Pick out each line of the records that includes the string "November", and copy it.

(Source records)
***

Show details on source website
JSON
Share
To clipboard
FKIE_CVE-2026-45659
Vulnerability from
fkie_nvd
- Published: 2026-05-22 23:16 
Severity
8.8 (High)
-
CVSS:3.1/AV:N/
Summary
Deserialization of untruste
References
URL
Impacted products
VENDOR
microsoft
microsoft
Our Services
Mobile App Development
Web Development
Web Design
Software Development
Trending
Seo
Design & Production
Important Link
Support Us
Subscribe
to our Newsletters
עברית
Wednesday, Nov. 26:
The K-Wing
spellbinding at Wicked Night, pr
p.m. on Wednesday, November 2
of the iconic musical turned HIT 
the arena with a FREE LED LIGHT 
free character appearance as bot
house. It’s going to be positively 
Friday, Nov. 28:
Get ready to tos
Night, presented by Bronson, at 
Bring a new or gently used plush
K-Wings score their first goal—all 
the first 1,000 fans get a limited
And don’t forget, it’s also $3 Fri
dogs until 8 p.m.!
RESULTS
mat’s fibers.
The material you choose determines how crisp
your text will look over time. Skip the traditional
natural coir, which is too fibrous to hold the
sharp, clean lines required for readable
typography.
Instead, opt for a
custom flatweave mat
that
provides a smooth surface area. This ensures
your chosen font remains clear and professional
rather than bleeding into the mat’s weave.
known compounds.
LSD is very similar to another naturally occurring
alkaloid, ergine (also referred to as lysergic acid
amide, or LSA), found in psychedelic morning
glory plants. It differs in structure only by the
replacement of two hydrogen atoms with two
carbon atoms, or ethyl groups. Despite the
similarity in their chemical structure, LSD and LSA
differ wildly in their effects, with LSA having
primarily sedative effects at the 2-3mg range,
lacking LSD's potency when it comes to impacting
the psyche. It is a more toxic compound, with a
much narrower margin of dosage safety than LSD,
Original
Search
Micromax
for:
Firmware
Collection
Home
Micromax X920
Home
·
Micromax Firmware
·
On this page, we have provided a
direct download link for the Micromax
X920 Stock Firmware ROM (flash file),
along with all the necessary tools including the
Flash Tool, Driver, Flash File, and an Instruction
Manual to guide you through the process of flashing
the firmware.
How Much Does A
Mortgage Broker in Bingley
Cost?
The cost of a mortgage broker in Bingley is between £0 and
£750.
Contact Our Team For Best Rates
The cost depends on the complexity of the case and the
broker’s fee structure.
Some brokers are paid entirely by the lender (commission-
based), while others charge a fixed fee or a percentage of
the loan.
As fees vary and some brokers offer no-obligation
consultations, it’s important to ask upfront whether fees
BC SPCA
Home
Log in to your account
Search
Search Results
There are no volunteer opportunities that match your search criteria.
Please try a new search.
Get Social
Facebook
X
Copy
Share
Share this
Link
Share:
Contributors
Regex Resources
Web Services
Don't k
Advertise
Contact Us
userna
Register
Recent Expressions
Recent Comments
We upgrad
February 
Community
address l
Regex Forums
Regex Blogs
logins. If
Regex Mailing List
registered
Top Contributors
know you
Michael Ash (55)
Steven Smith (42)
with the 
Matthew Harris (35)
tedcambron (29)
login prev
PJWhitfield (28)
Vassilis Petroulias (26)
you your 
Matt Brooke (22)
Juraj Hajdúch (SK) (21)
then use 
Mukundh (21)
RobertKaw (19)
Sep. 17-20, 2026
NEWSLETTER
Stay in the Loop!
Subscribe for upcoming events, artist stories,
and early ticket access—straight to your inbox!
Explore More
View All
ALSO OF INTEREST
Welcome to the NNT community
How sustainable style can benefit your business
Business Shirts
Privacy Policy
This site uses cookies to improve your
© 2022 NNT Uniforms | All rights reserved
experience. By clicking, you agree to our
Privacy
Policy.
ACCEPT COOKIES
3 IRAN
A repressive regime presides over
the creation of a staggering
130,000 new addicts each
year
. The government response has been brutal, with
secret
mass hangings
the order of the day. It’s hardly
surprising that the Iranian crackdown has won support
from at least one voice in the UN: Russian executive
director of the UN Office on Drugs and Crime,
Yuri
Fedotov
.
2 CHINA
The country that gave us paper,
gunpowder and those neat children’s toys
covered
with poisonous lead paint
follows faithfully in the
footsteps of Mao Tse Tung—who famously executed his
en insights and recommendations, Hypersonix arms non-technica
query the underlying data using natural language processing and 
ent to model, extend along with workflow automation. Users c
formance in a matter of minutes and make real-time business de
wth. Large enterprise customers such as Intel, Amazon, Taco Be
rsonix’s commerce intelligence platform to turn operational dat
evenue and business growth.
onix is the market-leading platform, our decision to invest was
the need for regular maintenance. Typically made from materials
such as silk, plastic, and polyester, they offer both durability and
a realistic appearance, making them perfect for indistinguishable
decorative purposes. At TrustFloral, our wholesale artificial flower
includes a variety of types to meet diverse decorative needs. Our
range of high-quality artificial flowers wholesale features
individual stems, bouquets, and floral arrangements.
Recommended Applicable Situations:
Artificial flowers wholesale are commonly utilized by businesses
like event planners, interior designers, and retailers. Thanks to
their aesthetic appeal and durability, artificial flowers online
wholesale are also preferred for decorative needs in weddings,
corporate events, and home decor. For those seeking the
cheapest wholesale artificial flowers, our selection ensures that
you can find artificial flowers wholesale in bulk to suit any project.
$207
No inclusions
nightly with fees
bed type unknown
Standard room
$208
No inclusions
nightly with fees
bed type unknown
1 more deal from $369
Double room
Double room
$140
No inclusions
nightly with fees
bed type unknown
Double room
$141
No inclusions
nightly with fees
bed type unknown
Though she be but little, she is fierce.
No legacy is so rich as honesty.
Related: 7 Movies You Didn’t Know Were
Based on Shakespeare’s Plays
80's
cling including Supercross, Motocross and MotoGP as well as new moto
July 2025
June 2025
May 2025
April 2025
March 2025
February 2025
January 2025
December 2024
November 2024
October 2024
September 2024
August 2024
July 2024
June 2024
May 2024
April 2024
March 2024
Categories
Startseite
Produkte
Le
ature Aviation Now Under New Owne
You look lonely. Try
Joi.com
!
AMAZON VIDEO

***

> [Answer to the problem]
p.m. on Wednesday, November 2
November 2024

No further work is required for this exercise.